= Mendel Gdański =

Short story by Maria Konopnicka

Mendel Gdański is a short story by Polish poet and short-story writer Maria Konopnicka published for the first time in 1890 in the Przegląd Literacki magazine. After three years it was published again in her poetry collection Na drodze ("On the Road").

The main reason for Maria Konopnicka's writing Mendel Gdański was the prevailing outbreak of anti-Semitism in Poland at that time. The opus tackles the matter remarkably current in the late 19th century of the assimilation of ethnic minorities. One of the people that inspired the author to write Mendel Gdański was a Polish writer Eliza Orzeszkowa who sent a letter to Konopnicka, in which she asked "in prose or in verse, write one or ten pages, your word carries much weight, many will find hope, it will inspire good emotions, and quench the bad…" (" czy prozą, czy wierszem, napisz jedną lub dziesięć kartek, słowo Twoje wiele zaważy, u wielu wiarę znajdzie, wiele uczuć wzbudzi, złych uśpi…").

==Content==
The action takes place in the second half of 19th century in Warsaw. Mendel, an old Jew observes the traffic and the passers-by. Not only does he know all the people passing on the street, but also they all know him too. Mendel works as a bookbinder. He has been living in Poland from the very beginning of his life and he has always viewed himself as Polish. He lives a peaceful, calm life and cares for his ten-year-old grandson Kuba, who is the apple of his eye. When one day the little boy returns from school without his cap and reveals that it was taken by a young hooligan, who bullied him for being a Jew; Mendel grows enraged. He explains to his grandson that they cannot be ashamed of their origin. Furthermore, in spite of being Jews, they still have the right to live in Warsaw, as they love it just as everyone else.

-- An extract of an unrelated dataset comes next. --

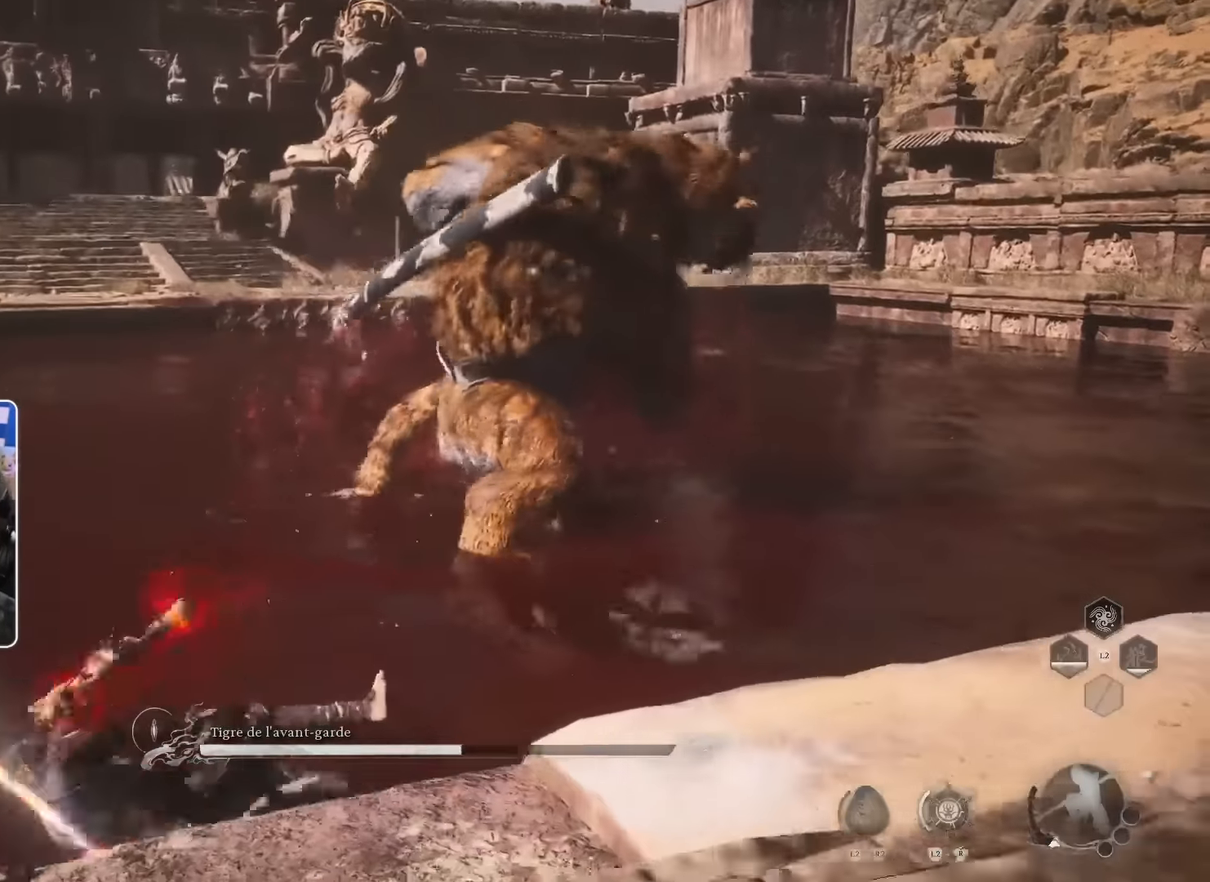
{"dt_ms": 500, "buttons": [], "left_stick": "up-left", "right_stick": "center", "events": [[167, "right_stick", "center"], [267, "left_stick", "up-left"]]}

The next day Mendel is visited by a clockmaker admitting that the Jewish people are to be beaten in the city. Wishing not to scare the child, the old man endeavours not to display embarrassment. When asked by Mendel why the Jewish are to be attacked, the man replies that they were strangers. During a long and intricate dispute, the old Mendel manages to hold the clockmaker off, nonetheless the man does not seem to sympathise with Mendel's opinion. For him, "a Jew is always a Jew". Then, Mendel undertakes to explain why his last name is Gdański (meaning 'from Gdańsk'). He bears the surname as he has always associated it with the Poland, that his parents loved the most. Despite Mendel's efforts, the clockmaker leaves the property quickly.

That night, Mendel cannot sleep well. As Kuba leaves for school the next morning, a student catches him and admits, that the little boy is not allowed to leave, as the Jews are being beaten. Then, women come and advise to hang a picture of Saint Mary in front of the building, as only then Mendel and his family can be protected. In spite of his emotion, Mendel refuses and, praying and crying, approaches the window. The aggressors commence to attack but suddenly the student emerges and forbids them to assault the Jew. The enraged crowd scatters.

Finally, Mendel says that he has lost his love for the city, thus ending the story on a pessimistic note about how difficult it is for Jews to assimilate.